The Common Workflow Language (CWL) is a specification for defining workflows in a declarative manner. It has been implemented to varying degrees by different software packages. Nextflow and CWL share a common goal of enabling portable reproducible workflows.
We are currently investigating the automatic conversion of CWL workflows into Nextflow scripts to increase the portability of workflows. This work is being developed as the cwl2nxf project, currently in early prototype stage.
Our first phase of the project was to determine mappings of CWL to Nextflow and familiarize ourselves with how the current implementation of the converter supports a number of CWL specific features.
Inputs in the CWL workflow file are initially parsed as channels or other Nextflow input types.

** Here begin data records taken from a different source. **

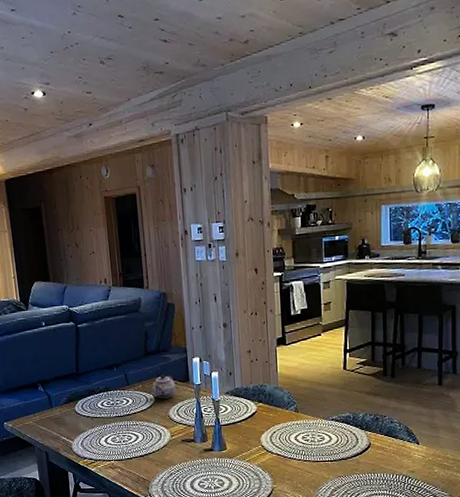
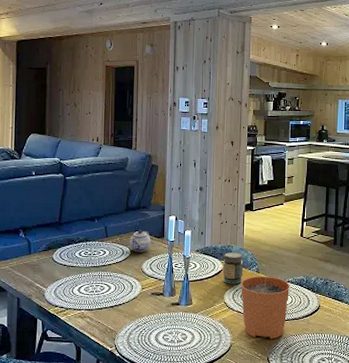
jar: none [256,392,280,426] -> present [222,252,243,284]
plant pot: none [278,402,335,482] -> present [240,264,291,339]

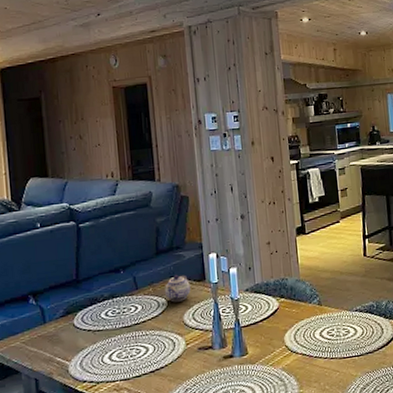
jar: present [222,252,243,284] -> none [278,285,304,324]
plant pot: present [240,264,291,339] -> none [302,294,360,382]

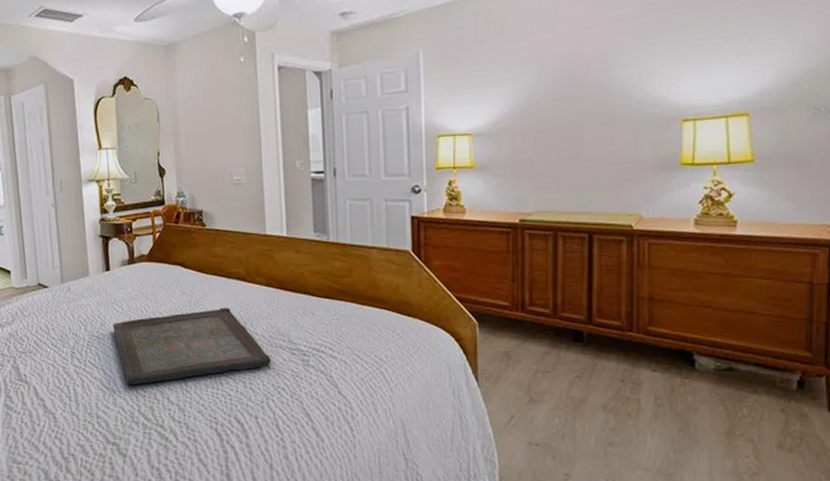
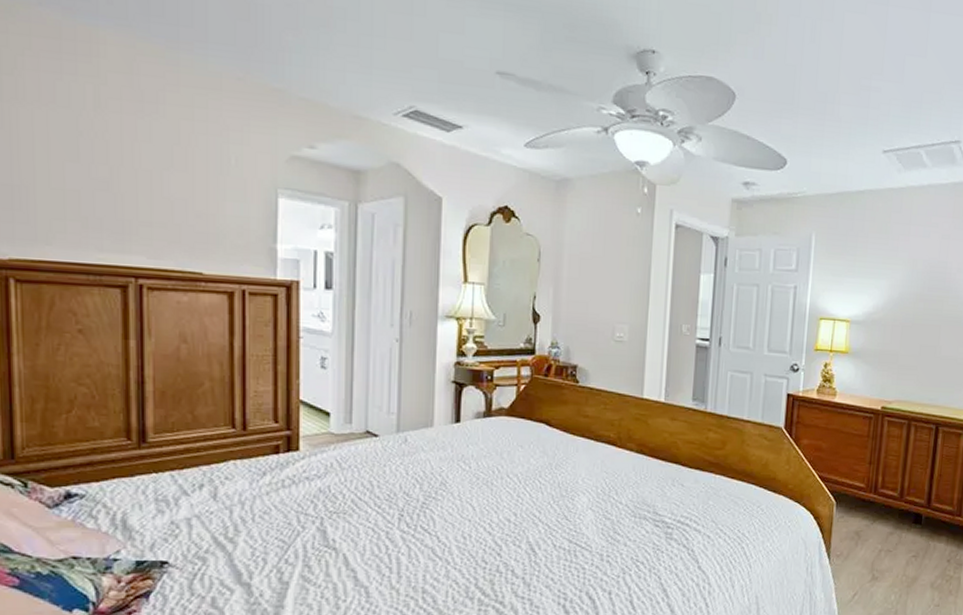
serving tray: present [112,307,271,386] -> none [455,472,633,556]

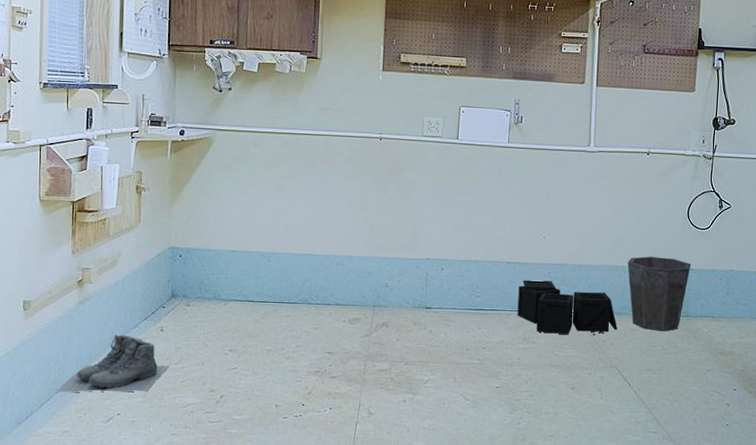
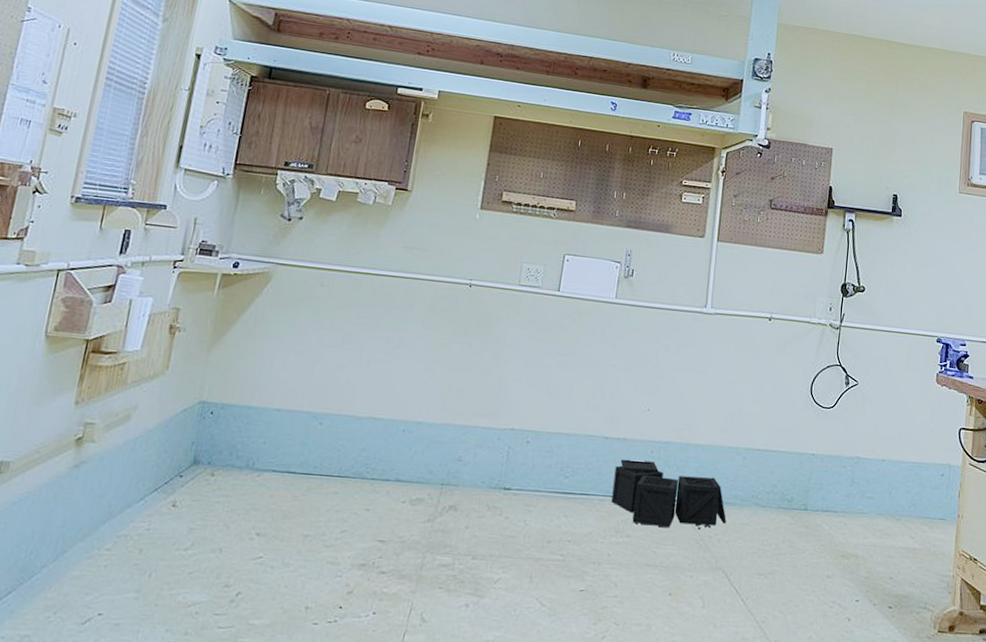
boots: present [56,334,169,393] -> none [22,509,177,585]
waste bin: present [627,256,691,331] -> none [741,437,813,527]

Each step specified in the workflow is then parsed independently. At the time of writing
subworkflows are not supported, each step must be a CWL CommandLineTool
file.
The image below shows an example of the major components in the CWL files and then post-conversion (click to zoom).
CWL and Nextflow share a similar structure of defining inputs and outputs as shown above.
A notable difference between the two is how tasks are defined. CWL requires either a separate file for each task or a sub-workflow. CWL also requires the explicit mapping of each command line option for an executed tool. This is done using YAML meta-annotation to indicate the position, prefix, etc. for each command line option.
In Nextflow a task command is defined as a separated component in the process
definition and
it is ultimately a multiline string which is interpreted by a command script by the underlying
system. Input parameters can be used in the command string with a simple variable interpolation
mechanism. This is beneficial as it simplifies porting existing BASH scripts to Nextflow
with minimal refactoring.
These examples highlight some of the differences between the two approaches, and the difficulties converting complex use cases such as scatter, CWL expressions, and conditional command line inclusion.
The cwl2nxf is a Groovy based tool with a limited conversion ability. It parses the YAML documents and maps the various CWL objects to Nextflow. Conversion examples are provided as part of the repository along with documentation for each example specifying the mapping.
This project was initially focused on developing an understanding of how to translate CWL to Nextflow. A number of CWL specific features such as scatter, secondary files and simple JavaScript expressions were analyzed and implemented.
The GitHub repository includes instructions on how to build cwl2nxf and an example usage. The tool can be executed as either just a parser printing the converted CWL to stdout, or by specifying an output file which will generate the Nextflow script file and if necessary a config file.
The tool takes in a CWL workflow file and the YAML inputs file. It does not currently work
with a standalone CommandLineTool
. The following example show how to run it:
java -jar build/libs/cwl2nxf-*.jar rnatoy.cwl samp.yaml
We are continuing to investigate ways to improve the interoperability of Nextflow with CWL. Although still an early prototype, the cwl2nxf tool provides some level of conversion of CWL to Nextflow.
We are also planning to explore CWL Avro, which may provide a more efficient way to parse and handle CWL objects for conversion to Nextflow.
Additionally, a number of workflows in the GitHub repository have been implemented in both CWL and Nextflow which can be used as a comparison of the two languages.
The Nextflow team will be presenting a short talk and participating in the Codefest at BOSC 2017. We are interested in hearing from the community regarding CWL to Nextflow conversion, and would like to encourage anyone interested to contribute to the cwl2nxf project.